La guasa de Wisconsin le haría mucha gracia a Chus Mateo y compañía. Detrás de la broma se escondía un interés concreto. A cada acción de Faverani, las muñecas de los tres de la CIA del básket realizaban un movimiento mecánico. Ahí estaba la solución, para mal del CAI, molesto con dar demasiada publicidad y presión añadida al talento del brasileño. "¿Faverani? No hemos venido a seguir a ningún jugador. Tiene que progresar. Nadie tiene que pensar en la NBA, lo principal es concentrarse en tu competición, en tu equipo, en el presente", lanzaba Wilson, mientras su compañero Rodney Heart y Ron Michael (Hawks) seguían tomando apuntes a ras de pista, donde le pidieron al club seguir el partido.

Chitón. Ni mú. Eso sí, para hablar bien de la afición siempre hay tiempo. "El miércoles estuvimos en Roma viendo un partido de Euroliga y habría un tercio de la gente que hay aquí. Zaragoza tiene que subir a la ACB. Los necesitan", piropeaba Wilson. Él vive en Barcelona, de ahí su pulido castellano, pero pasa media vida en el avión. De la Euroliga a la LEB. Lo mismo es. "Este año nos vamos a ver mucho. Nos viene bien venir a la LEB porque juegan en viernes", descubría Wilson.

Por si acaso hay que venir --los Spurs ya siguieron a Lascano hace cuatro temporadas--. ¿Y si sale otro Nowitzky? (los Dallas lo descubrieron en la Segunda alemana). Y encima España es campeona del Mundo. Europe está de moda. "En Europa el baloncesto es otro deporte y muchas cosas de aquí no se pueden trasladar a América. La táctica es muy buena.
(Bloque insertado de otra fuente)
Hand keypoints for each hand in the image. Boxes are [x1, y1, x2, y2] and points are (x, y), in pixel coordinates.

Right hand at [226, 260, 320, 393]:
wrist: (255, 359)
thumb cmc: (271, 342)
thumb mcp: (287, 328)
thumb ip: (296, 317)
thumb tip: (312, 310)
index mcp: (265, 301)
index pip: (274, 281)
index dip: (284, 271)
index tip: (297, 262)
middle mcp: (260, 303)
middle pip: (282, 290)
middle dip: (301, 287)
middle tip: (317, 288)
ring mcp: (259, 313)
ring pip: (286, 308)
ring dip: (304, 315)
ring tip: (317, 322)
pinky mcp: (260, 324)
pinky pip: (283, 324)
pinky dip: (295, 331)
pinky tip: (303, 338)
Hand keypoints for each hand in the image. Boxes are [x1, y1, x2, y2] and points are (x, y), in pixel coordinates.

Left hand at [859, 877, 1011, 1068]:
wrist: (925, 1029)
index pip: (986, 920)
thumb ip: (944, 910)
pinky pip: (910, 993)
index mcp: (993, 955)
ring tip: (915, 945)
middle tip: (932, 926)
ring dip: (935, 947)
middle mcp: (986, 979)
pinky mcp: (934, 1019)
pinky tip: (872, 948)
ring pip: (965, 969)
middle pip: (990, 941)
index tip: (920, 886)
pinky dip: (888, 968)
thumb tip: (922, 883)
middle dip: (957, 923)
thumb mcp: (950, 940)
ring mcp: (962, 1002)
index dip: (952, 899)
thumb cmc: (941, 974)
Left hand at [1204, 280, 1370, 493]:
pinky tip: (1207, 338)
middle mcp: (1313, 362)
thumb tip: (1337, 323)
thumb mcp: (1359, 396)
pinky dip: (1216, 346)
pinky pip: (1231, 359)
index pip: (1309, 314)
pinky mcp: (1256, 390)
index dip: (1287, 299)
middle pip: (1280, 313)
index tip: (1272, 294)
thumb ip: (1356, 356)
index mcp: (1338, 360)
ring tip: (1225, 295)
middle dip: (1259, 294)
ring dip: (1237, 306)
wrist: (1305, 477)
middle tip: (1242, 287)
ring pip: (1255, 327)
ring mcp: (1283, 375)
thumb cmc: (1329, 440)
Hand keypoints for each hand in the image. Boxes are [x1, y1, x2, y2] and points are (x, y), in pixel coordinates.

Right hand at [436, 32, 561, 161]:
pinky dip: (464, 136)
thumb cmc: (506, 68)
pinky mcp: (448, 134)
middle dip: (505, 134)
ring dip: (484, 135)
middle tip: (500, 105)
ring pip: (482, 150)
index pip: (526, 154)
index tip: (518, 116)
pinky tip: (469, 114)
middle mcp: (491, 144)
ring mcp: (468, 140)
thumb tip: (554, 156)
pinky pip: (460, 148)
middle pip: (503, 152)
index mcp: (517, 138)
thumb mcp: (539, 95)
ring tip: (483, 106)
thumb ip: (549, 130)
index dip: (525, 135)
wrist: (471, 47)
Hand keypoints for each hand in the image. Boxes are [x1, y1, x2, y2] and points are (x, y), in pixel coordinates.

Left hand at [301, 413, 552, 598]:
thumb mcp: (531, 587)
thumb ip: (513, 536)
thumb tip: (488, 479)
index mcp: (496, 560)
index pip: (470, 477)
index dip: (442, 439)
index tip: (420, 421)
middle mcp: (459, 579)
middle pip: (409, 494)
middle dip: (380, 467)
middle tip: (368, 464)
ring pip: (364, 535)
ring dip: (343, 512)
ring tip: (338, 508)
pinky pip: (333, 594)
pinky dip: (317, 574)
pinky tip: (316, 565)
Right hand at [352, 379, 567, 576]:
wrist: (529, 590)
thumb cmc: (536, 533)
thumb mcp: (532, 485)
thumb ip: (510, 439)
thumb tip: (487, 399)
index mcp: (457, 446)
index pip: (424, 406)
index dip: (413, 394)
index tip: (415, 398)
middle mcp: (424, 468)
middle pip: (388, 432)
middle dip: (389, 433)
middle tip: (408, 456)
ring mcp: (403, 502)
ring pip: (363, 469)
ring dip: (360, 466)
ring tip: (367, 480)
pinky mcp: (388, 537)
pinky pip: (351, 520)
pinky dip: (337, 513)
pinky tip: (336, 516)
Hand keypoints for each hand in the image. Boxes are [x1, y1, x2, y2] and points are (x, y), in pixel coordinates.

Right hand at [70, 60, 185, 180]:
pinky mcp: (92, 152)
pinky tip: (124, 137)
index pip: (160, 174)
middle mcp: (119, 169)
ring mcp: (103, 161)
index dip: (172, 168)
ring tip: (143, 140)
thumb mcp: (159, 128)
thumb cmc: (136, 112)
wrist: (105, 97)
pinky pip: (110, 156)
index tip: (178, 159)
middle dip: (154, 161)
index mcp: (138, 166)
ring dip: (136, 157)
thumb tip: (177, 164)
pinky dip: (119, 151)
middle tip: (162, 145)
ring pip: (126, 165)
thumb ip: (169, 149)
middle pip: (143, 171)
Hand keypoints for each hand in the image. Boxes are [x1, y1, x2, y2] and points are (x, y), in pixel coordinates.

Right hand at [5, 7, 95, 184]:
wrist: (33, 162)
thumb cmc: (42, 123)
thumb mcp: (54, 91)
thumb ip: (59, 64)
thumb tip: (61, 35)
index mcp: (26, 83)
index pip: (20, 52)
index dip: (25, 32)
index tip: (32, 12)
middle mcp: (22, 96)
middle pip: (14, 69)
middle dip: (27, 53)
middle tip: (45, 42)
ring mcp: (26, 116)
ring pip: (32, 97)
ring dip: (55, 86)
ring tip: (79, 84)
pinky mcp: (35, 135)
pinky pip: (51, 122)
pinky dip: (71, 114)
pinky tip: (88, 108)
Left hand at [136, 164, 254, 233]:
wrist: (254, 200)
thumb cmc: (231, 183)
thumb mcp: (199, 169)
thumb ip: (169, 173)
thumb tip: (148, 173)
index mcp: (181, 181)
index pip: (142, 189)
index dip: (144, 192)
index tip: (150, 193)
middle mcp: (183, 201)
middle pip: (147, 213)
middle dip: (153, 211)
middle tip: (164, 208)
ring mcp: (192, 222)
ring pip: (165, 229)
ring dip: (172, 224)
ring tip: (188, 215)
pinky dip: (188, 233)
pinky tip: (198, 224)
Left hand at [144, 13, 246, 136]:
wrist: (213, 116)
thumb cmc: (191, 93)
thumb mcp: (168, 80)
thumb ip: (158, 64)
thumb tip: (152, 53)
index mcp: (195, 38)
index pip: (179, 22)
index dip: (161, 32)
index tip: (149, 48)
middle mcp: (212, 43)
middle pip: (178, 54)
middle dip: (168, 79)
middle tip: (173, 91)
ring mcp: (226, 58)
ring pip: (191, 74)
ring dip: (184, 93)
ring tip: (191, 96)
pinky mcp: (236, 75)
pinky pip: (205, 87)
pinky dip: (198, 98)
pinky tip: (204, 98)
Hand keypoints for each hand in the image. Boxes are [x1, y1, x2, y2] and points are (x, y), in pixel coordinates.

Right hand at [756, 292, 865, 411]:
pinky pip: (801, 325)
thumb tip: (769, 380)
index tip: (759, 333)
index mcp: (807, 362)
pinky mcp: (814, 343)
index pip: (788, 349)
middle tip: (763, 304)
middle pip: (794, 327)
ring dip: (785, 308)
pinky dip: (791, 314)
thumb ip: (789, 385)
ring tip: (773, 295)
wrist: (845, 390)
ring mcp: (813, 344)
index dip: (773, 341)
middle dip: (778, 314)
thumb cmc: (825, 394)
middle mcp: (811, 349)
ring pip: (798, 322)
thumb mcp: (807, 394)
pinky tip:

Han estudiado mucho", constata Wilson.

Y se fueron antes del final, con prisas, quizá para llamar a USA y reclamar el fichaje de Evans. "Lo conozco de Kentucky. Es un gran jugador. Como Onyekwe. Estuvo a punto de ir al draft, pero solo entran 60 y se presentan 300. No hay que obsesionarse sino trabajar", asentía Wilson, como queriendo dar un consejo a Faverani.